In stark contrast with most North Korea watchers, Alexandre Mansourov believes that Pyongyang’s economic policies since the currency redenomination of November, 2009 have not been the arbitrary, ad hoc responses to negative outcomes from earlier policy decisions that they have looked very much like.
Mansourov, writing on the new SAIS blog 38 North, says he believes that North Korea is engaged in a "longer term development strategy".
Pyongyang's aims, he explains at length and with no obvious signs of pessimism, are to “displace imports, restore self-reliance, and consolidate state control over the economic system at the expense of the newly emerging proto-markets in retail trade and the small private merchant class.”
As a result, he believes North Korea is likely to hereafter pursue a policy of increasing protectionism and a return to state leadership of the economy in an effort to “further control demand, regulate the supply of imported goods through selective protectionist tariff measures, raise funds for new infrastructure and facility investment, and boost the supply of domestically manufactured goods.”
Mansourov, to be fair, is unsure of how the new policy will work out, whether what he calls the “new equilibrium” will actually “bring about economic growth and contribute to increasing production, trade, and consumption,” or end up in “economic failure causing social chaos and political instability,” but is sure the western media is wrong to presume failure so soon.
Do I lay much stock in this analysis? No, not by any means. The currency redenomination was confiscatory, and could not possibly have led to any other outcome besides hyperinflation in the short term. Its aim was primarily to bring the markets to heel, a desired side effect in Mansourov's analysis, rather than the main ambition. In any case, it was an aim in which Pyongyang was largely unsuccessful, not least since the state was in no fit state to step into the breech and provide for the people for more than a month or two.
In addition to which, how can North Korea hope to "raise funds for new infrastructure and facility investment, and boost the supply of domestically manufactured goods"? There is nothing to tax domestically, and import substitution development is extremely hard when you have just stolen the assets of the emerging middle class! Kim's effort to claw privately held foreign currency into the state's coffers was also obviously doomed from the start, since even North Korea couldn't bring to bear the degree of repression necessary to get people to volunteer their savings to the state.
I am not alone in my opinion. Other experts, first but not only Marcus Noland, agree that the aim of the North Korean policy may indeed be to build back up a statist model of economic development, but also believe that the policy is almost certain to fail, and is, damningly, "unlikely to even contribute significantly to the stated goal of rebuilding socialism.”
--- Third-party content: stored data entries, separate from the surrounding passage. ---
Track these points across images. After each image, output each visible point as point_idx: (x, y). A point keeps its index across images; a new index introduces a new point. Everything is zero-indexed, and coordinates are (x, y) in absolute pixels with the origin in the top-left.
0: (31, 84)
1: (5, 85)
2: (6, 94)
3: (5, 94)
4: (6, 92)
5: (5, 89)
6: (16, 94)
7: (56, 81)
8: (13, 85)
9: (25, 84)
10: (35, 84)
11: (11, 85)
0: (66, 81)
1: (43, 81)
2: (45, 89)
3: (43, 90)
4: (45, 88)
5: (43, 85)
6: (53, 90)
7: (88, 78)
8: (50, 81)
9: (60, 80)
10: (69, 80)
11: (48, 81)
By drastically reducing the amount of money in circulation at the time of the redenomination, the Noland report pointed out in January that the redenomination has had the singularly unhelpful effect of increasing the risks associated with market activity, adding fuel to the trend towards holding cash in foreign currency rather than won.
This is destined to actually circumscribe the state’s capacity to do what it is aiming to do, namely create a strong and prosperous state. At the end of the day, the market is the only way besides trade in natural resources for anyone in North Korea to generate wealth. Without wealth, and the taxation of that wealth, how can one possibly hope to develop the state? It's a Catch-22.
In short, it seems wildly implausible that the state is engaged in a "long term development strategy," or at least not one with any hope of success.
And, as an aside, what can we say about the execution of the "author" of the strategy, Park Nam Ki? Does this suggest a long term development strategy? If Kim Jong Il is casting around for scapegoats and going cap in hand to China, that is not a good sign, I'd say.